> DOCUMENT SEGMENT
----

For me, being an entrepreneur is synonymous with being a leader. To be a success in business, you have to be able to lead not only your employees, but become a key figure in your industry. Mastering the qualities of a leader is a sharp learning curve, whether you’re running a small business or are the CEO of a large corporation. Over the last 10+ years building a global company as the co-founder and CEO of finder.com, I’ve discovered that these qualities aren’t always instinctive. It takes time, self-awareness and hard work to develop them. Poor leadership can have a negative impact on your employees and, through them, your entire business model. But it’s never too late; identifying and understanding your weaknesses is the first step towards improvement.
Here are seven signs you need to work on your leadership skills, along with some advice on how to do so:
With a quick news-cycle and the way technology is evolving nowadays, a good leader has to be able to pivot and jump on whatever trends come their way. Staying static in the face of the ever-changing market will just lead to poor business decisions and little growth.One of my favorite commercials comes from the 2013 Superbowl where there was a power outage during the third quarter of the game. Oreo jumped on this by tweeting out a photo with the caption, “You can still dunk in the dark”. Adaptable? For sure. Smart leadership? Absolutely.

----

> Images with keypoint coordinates
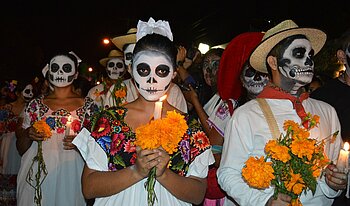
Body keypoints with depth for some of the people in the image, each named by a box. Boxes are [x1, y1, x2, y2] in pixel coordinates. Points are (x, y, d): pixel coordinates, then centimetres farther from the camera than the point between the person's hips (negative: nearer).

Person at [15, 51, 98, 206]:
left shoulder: (88, 106, 2)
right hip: (37, 177, 2)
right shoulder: (35, 105, 8)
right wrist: (28, 135, -8)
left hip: (72, 177, -1)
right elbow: (21, 149, 13)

----

> EXERCISE TASKS
**1.** Transcribe the stretch of the leadership article from "For me, being" through "step towards improvement.".
**2.** According to the leadership article, what does it take to develop the qualities of a leader? List each one.

> ACTIVITY ANSWERS
**1.**
For me, being an entrepreneur is synonymous with being a leader. To be a success in business, you have to be able to lead not only your employees, but become a key figure in your industry. Mastering the qualities of a leader is a sharp learning curve, whether you’re running a small business or are the CEO of a large corporation. Over the last 10+ years building a global company as the co-founder and CEO of finder.com, I’ve discovered that these qualities aren’t always instinctive. It takes time, self-awareness and hard work to develop them. Poor leadership can have a negative impact on your employees and, through them, your entire business model. But it’s never too late; identifying and understanding your weaknesses is the first step towards improvement.

**2.**
- Time
- Self-awareness
- Hard work